Primary care physicians and school professionals are quite often the starting point for those seeking help, but these professionals often have only rudimentary knowledge of the community resources and referral options available for the people they serve. As a result, people who desperately want help for themselves or for loved ones, mistakenly believe that no help is available, leading to delayed diagnosis and treatment, and often worsened outcomes that are often complicated by problems in school or at work, substance use problems, involvement with the criminal justice system,

A number of clubhouse members who participated in the focus groups also said that even their own providers don’t tell them about all available treatment options, including non-pharmaceutical supports, nor are they informed of the full array of possible side effects of the medications they use.

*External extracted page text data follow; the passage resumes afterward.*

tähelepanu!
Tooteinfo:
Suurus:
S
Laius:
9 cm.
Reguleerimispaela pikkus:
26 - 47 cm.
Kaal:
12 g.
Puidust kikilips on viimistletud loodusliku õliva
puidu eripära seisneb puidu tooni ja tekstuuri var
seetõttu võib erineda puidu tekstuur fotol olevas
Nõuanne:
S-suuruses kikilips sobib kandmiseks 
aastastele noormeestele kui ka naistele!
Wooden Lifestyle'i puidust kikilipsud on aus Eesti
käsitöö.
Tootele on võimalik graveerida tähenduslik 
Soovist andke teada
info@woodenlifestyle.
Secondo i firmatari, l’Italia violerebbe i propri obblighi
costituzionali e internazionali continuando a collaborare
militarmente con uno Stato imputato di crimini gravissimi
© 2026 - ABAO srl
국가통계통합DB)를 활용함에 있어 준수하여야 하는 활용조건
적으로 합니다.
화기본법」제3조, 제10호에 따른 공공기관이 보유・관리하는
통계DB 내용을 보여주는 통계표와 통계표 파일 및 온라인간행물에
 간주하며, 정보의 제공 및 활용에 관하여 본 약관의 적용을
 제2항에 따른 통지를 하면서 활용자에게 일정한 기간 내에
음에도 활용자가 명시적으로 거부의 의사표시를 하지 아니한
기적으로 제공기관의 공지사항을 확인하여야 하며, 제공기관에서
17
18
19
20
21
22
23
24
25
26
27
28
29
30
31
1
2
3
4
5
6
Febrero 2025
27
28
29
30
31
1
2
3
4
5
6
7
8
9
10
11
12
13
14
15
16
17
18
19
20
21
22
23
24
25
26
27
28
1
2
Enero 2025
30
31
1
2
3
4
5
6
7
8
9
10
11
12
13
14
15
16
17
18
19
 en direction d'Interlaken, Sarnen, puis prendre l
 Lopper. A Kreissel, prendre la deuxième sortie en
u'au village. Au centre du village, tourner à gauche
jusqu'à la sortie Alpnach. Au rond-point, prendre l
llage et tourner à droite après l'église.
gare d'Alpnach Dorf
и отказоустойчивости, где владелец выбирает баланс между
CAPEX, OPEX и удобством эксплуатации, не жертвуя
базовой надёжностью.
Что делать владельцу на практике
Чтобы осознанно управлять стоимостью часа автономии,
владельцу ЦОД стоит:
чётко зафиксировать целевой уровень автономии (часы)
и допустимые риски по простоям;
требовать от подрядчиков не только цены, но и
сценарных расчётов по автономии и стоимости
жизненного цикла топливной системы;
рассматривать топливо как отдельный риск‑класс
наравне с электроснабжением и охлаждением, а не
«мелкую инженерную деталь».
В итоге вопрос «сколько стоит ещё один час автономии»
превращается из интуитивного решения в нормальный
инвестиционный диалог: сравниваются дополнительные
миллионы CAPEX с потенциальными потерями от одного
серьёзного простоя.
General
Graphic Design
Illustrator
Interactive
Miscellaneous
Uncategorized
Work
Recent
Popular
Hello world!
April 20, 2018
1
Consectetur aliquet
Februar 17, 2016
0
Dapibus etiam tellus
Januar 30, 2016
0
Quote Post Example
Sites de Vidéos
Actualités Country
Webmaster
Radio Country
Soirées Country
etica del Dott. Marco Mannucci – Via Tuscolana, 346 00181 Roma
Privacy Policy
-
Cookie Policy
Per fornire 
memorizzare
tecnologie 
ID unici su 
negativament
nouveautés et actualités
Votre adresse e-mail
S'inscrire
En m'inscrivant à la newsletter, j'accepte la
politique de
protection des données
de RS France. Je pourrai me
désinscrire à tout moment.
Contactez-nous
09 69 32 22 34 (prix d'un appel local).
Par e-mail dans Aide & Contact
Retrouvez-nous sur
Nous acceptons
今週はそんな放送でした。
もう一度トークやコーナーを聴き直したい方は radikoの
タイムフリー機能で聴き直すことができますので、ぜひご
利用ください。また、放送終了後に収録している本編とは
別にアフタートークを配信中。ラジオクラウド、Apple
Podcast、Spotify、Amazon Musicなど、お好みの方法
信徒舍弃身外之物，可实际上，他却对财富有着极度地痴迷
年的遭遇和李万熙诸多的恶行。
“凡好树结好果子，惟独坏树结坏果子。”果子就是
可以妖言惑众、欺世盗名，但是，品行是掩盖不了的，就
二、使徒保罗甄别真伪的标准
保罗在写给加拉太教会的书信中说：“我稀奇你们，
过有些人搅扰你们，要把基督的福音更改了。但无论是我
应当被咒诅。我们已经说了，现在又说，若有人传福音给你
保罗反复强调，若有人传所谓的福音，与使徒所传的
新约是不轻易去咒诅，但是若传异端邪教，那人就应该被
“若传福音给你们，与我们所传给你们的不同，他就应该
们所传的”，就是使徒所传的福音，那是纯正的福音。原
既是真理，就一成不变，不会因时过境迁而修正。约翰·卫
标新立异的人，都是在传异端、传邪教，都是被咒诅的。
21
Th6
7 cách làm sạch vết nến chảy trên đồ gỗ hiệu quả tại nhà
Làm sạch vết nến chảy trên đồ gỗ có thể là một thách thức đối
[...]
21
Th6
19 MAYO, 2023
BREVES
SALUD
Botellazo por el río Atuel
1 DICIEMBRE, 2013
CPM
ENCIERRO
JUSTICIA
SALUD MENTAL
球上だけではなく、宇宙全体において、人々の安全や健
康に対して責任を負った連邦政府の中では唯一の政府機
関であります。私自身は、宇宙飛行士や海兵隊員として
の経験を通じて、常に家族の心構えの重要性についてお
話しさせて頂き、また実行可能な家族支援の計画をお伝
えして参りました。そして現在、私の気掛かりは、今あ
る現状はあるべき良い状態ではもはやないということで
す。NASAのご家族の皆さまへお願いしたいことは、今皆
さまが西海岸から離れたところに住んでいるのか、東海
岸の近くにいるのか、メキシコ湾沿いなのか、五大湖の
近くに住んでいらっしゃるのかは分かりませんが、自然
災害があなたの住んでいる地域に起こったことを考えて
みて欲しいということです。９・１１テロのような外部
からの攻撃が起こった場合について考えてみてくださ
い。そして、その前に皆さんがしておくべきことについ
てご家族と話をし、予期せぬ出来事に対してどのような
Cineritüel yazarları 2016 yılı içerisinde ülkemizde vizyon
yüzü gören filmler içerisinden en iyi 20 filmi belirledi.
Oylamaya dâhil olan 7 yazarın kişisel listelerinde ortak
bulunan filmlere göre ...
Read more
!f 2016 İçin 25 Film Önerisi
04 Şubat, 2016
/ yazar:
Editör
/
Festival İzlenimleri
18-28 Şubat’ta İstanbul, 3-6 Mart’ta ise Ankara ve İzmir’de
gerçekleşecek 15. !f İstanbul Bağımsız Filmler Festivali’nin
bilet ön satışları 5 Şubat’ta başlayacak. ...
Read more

As one consumer member stated, “We can’t advocate for our needs if we don’t know our options.

We recommend the following approaches:

·  Provide more community education at local levels to promote better understanding of mental illness and available resources. The Community Conversations model has proven effective in other regions, and we would like to pursue this possibility in our communities.

·  Education & awareness campaigns, including Mental Health First Aid trainings, targeted at primary care providers and school professionals, will aid in early recognition of problems, promoting early intervention that will hopefully minimize the damage to a person’s relationships and prospects in life. RMHB and RAC staff in Region 3 have the training and expertise to offer this kind of outreach, but funding issues, along with resistance to discussing mental health issues in school settings make progress slow.

·  Utilize more family-based therapies and approaches, including family psycho-education, to ensure that families understand diagnoses, treatments, and helpful responses to a family member living with a substance use or mental health problems.

·  Many focus group members favor approaches to community education that don’t talk about “stigma”, but rather consider mental wellness as just a part of overall wellness.

2015 Update:

SERAC trained 125 school/community professional in Mental Health First Aid in the last year, over 100 in QPR and 150 in Current Drug Trends. The agency continues to offer these trainings and others to Community, School professional that work with young kids or those at risk. They also address stigma. We have worked very hard to address stigma especially with our first responders and police when talking with them in one-on-one meetings.